Rechtsmittel zur Anweisung einer Bauteilöffnung im Beweisverfahren gegeben?

BGH, Beschluss vom 15.01.2020 - VII ZB 96/17

Gegen die Ablehnung, den gerichtlichen Sachverständigen zur Vornahme einer Bauteilöffnung anzuweisen, ist im selbständigen Beweisverfahren ein Rechtsmittel nicht gegeben.*)

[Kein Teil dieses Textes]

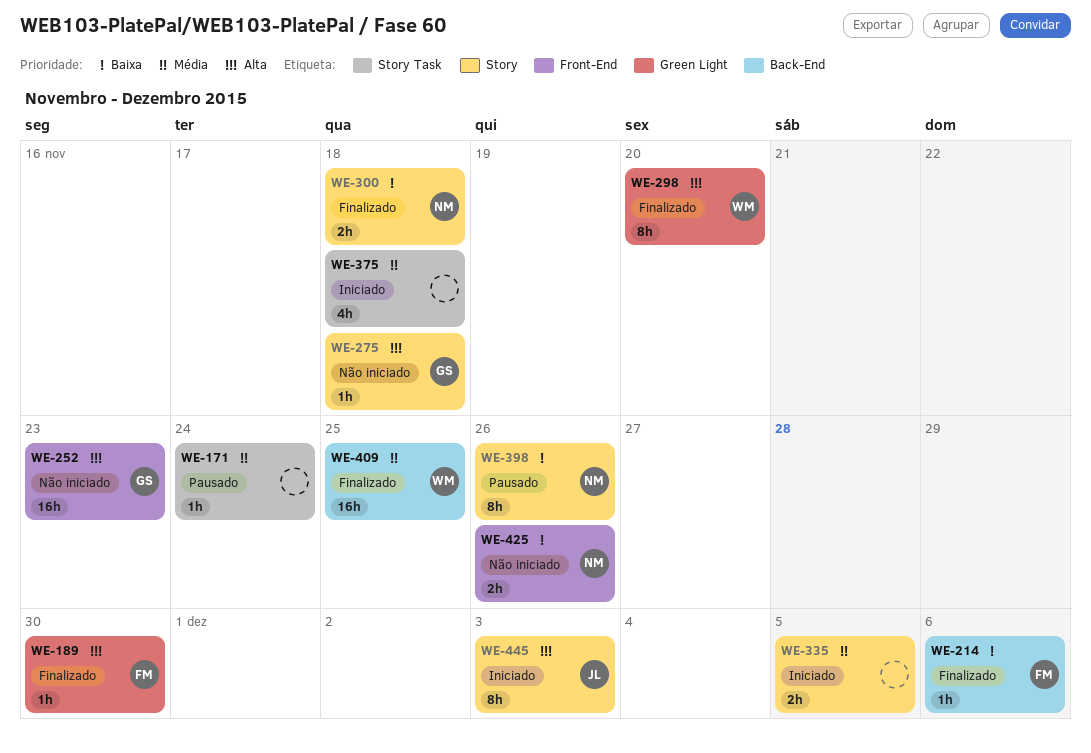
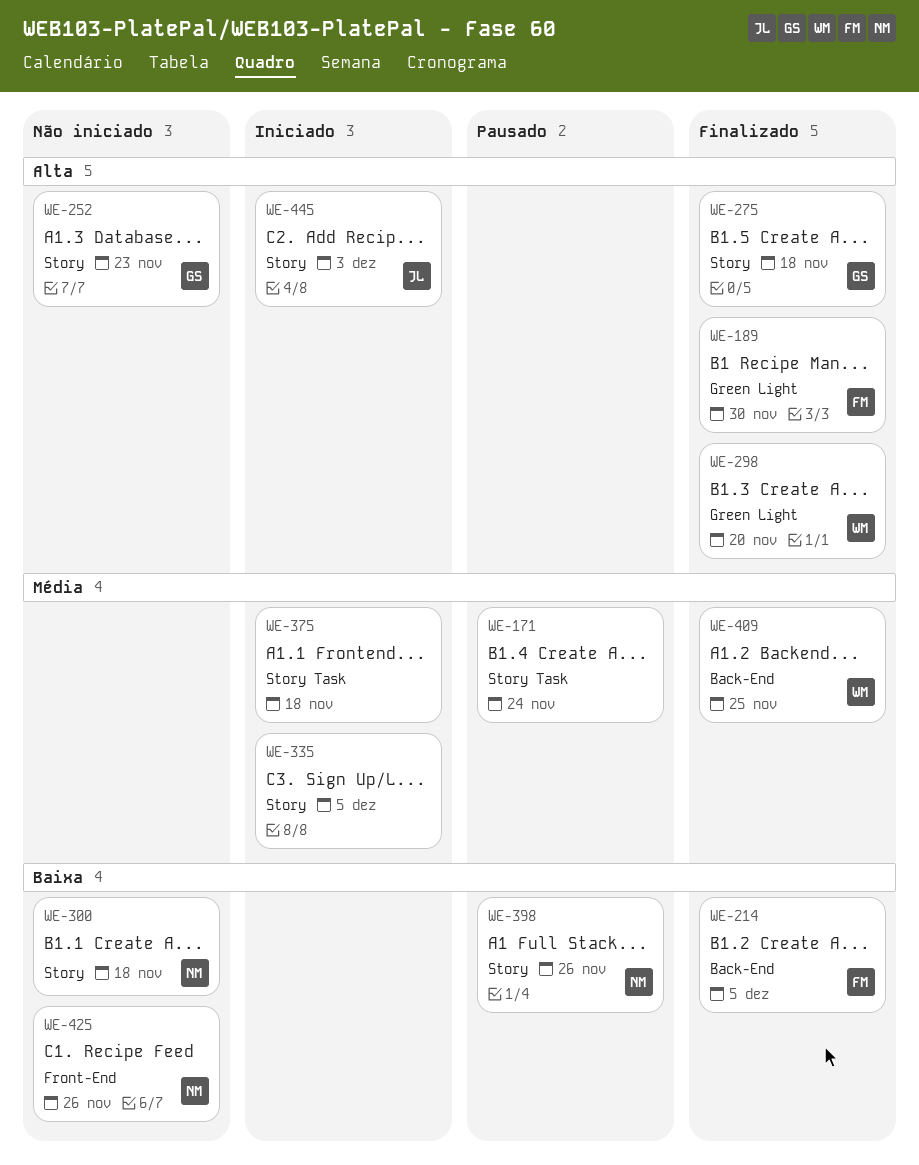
WE-214, due: Dec 6 -> Dec 5
WE-252, label: Front-End -> Story
WE-275, status: Não iniciado -> Finalizado
WE-300, status: Finalizado -> Não iniciado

BGH, Beschluss vom 15.01.2020 - VII ZB 96/17

ZPO §§ 404a, 492, 567, 574

Problem/Sachverhalt

Der Antragsteller (ASt) begehrt im vor dem Landgericht geführten selbständigen Beweisverfahren die Feststellung von Baumängeln. Der gerichtliche Sachverständige (S) hält eine Bauteilöffnung für notwendig, um eine Aussage darüber treffen zu können, ob der zu hoch verbaute Fußboden auf zu hoch unter dem Boden verlegte Leitungen zurückgeht; er lehnt indes die Eigen- wie auch eine von ihm veranlasste Fremdvornahme dieser Öffnung ab. Der ASt beantragt, S gerichtlich anzuweisen, diese Bauteilöffnung vorzunehmen oder durch Dritte vornehmen zu lassen. Das Landgericht lehnt ab. Die vom ASt eingelegte sofortige Beschwerde weist das OLG Schleswig (IBR 2018, 303) zurück; es lässt die vom ASt dann gebrachte Rechtsbeschwerde zu.

Entscheidung

Der BGH verwirft die Rechtsbeschwerde als unzulässig. Die Entscheidung des Landgerichts in diesem selbständigen Beweisverfahren, ob es S eine Weisung - hier: Vornahme der Bauteilöffnung - gem. § 404a Abs. 4 ZPO erteilt, ist nicht eigenständig anfechtbar; insoweit handelt es sich auch nicht um ein das Beweisverfahren als solches betreffendes Gesuch. Deshalb ist die gegen die Entscheidung des Landgerichts vorgebrachte Beschwerde von vorneherein nicht statthaft, so dass die vom Beschwerdegericht ausgesprochene Zulassung der Rechtsbeschwerde den BGH nicht bindet.

Praxishinweis

Weder eine dem Sachverständigen gem. § 404a Abs. 4 ZPO erteilte Weisung noch die Ablehnung einer seitens der Partei begehrten Weisung sind per se anfechtbar; es handelt sich um einen nicht selbstständig prüfbaren Bestandteil des Beweisbeschlusses. Dies beschränkt sich nicht auf Beschlüsse im selbständigen Beweisverfahren, sondern gilt ebenso für Beschlüsse im Hauptsacheprozess. Durch die Ablehnung des Begehrens der Partei, den Sachverständigen gerichtlich zur eigenen oder von ihm bei Dritten beauftragten Bauteilöffnung anzuweisen, wird nicht die Rechtsstellung der dies beantragenden Partei dergestalt tangiert, dass insoweit ein beachtlicher, einer Rechtsverweigerung gleichkommender Eingriff in ihre Rechtsposition gesehen werden kann. Mit der vom BGH hier gelieferten Entscheidung bleibt weiterhin die streitige Frage höchstrichterlich unbeantwortet, ob das Gericht den Sachverständigen zur Bauteilöffnung anweisen darf. Meines Erachtens kann nicht angenommen werden, dass jede Nichtdurchführung einer Bauteilöffnung seitens des gerichtlichen Sachverständigen aufgrund dieser BGH-Entscheidung komplett rechtsfrei geworden sei. Diese obliegt nicht in jedem Fall der beweisbelasteten Partei als ihr freistehende und die Sachverständigenbetätigung vorbereitende Maßnahme: Führt ein Sachverständiger die ihm zumutbare Bauteilöffnung von sich aus nicht durch, kann dies durchaus zur Mangelhaftigkeit seiner Leistung führen und damit seine ohne diese Bauteilöffnung gelieferte gutachterliche Leistung vergütungsunfähig machen. Und weist das Gericht den Sachverständigen nicht zur Vornahme einer ihm zumutbaren Bauteilöffnung an, weshalb dann das ohne diese Bauteilöffnung gelieferte Gutachten nicht komplett wird, kann insoweit eine unberechtigt verkürzte Beweisaufnahme vorliegen und dies gegebenenfalls die Niederschlagung der für die unbrauchbare gutachterliche Leistung bezahlten Sachverständigenvergütung nach § 21 Abs. 1 Satz 1 GKG auslösen.